• DATA RECORDS
----
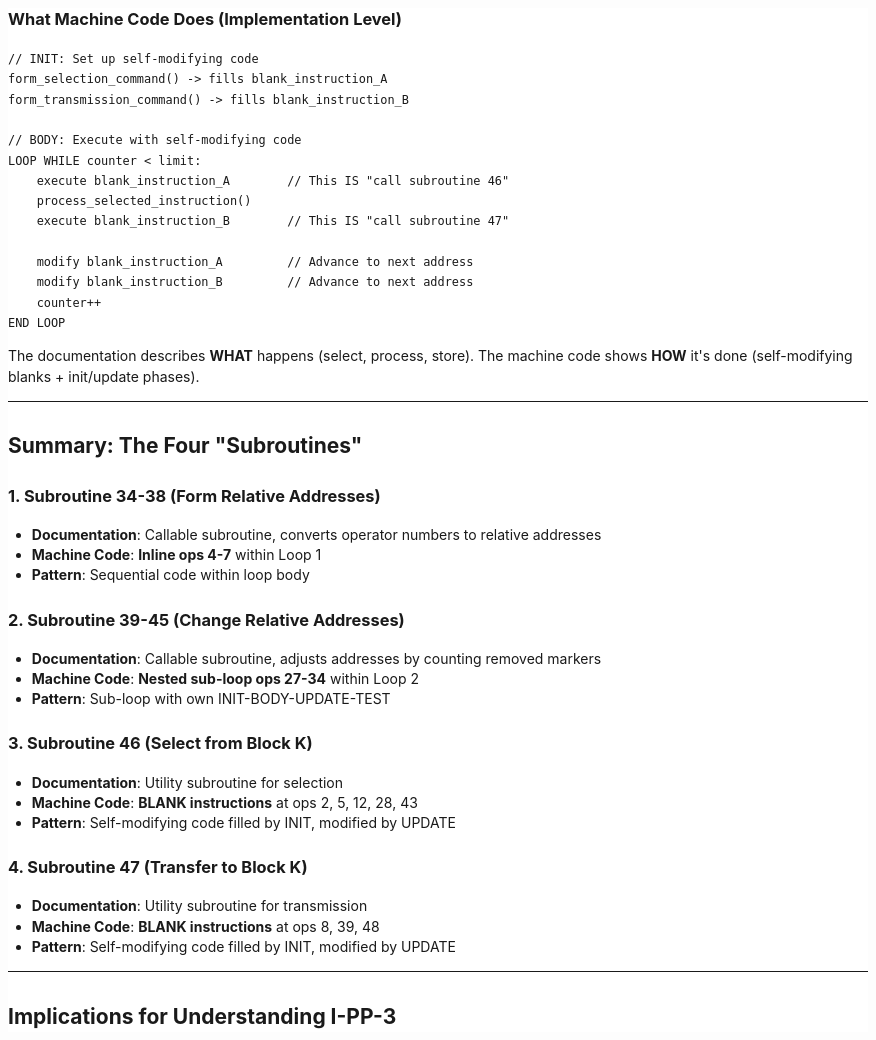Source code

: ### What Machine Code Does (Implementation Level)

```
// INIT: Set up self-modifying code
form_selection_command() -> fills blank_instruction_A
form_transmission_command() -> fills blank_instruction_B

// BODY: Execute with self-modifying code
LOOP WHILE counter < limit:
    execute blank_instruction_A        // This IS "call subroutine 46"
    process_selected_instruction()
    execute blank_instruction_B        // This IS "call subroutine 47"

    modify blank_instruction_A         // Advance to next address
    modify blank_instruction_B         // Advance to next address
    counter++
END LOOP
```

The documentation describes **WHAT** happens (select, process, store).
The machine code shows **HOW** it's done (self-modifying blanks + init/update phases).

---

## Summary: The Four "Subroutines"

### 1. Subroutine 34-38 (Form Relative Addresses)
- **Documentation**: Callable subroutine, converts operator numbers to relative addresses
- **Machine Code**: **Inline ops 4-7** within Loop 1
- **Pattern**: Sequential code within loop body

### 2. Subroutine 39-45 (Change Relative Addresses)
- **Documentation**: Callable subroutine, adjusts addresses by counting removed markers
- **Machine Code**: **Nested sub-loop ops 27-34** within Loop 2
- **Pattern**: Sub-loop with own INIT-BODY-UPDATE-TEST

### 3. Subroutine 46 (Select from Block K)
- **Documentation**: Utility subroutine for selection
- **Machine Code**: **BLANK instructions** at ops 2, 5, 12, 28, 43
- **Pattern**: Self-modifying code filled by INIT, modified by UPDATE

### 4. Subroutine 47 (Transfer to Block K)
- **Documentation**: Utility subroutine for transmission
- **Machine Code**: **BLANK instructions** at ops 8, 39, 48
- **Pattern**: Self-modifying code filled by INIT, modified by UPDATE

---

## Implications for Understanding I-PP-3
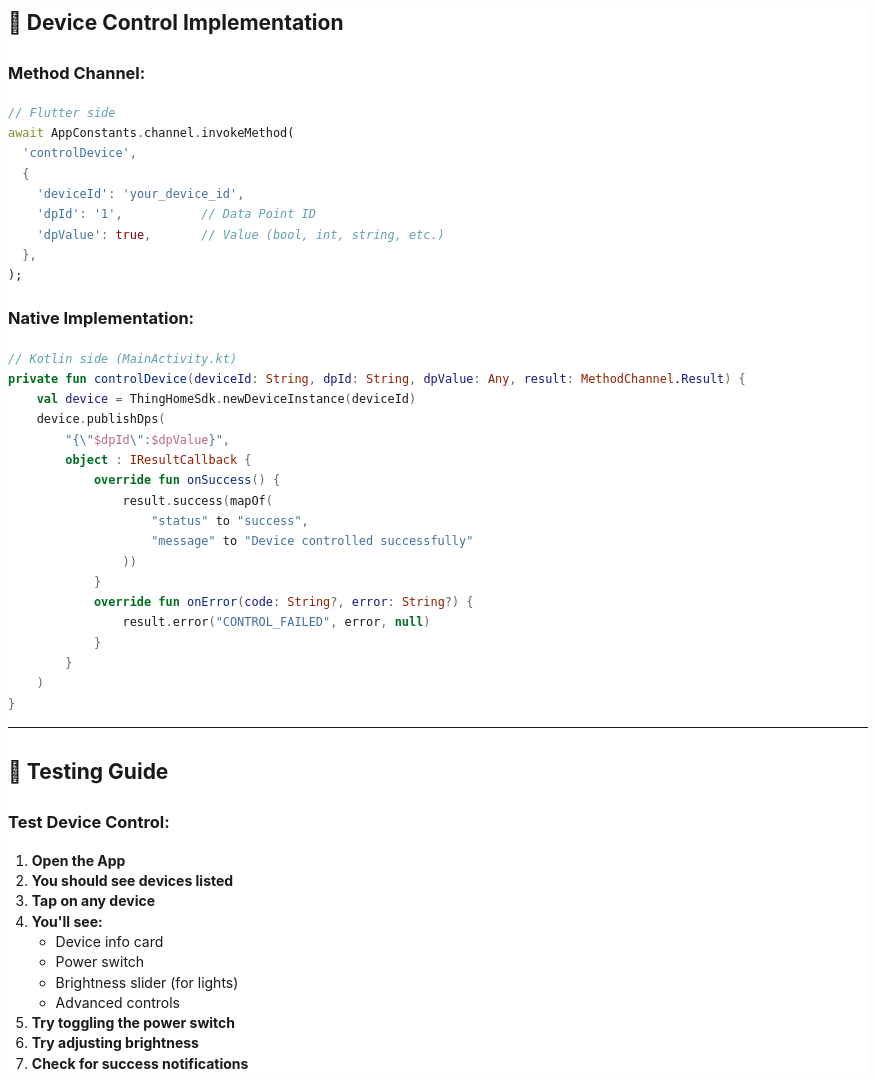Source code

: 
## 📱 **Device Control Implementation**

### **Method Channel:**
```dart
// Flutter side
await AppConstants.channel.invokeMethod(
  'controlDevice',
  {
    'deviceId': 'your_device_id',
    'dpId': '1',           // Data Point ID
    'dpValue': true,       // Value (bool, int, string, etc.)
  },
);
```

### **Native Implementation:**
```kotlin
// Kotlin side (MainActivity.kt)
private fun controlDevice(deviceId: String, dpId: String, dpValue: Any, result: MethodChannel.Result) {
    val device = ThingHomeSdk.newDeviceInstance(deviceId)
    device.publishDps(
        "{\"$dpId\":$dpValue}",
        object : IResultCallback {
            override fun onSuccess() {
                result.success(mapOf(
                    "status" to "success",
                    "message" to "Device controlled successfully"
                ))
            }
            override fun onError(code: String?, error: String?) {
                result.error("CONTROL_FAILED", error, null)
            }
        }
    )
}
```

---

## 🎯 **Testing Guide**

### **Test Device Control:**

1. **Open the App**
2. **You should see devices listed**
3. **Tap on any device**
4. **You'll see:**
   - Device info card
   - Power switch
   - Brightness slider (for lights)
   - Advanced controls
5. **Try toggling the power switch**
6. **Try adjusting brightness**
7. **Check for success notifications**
----
• REQUIRED ACTION
From the line containing "- Advanced controls" through the last line of the records, output each line exactly and nothing more.

• RESULT
   - Advanced controls
5. **Try toggling the power switch**
6. **Try adjusting brightness**
7. **Check for success notifications**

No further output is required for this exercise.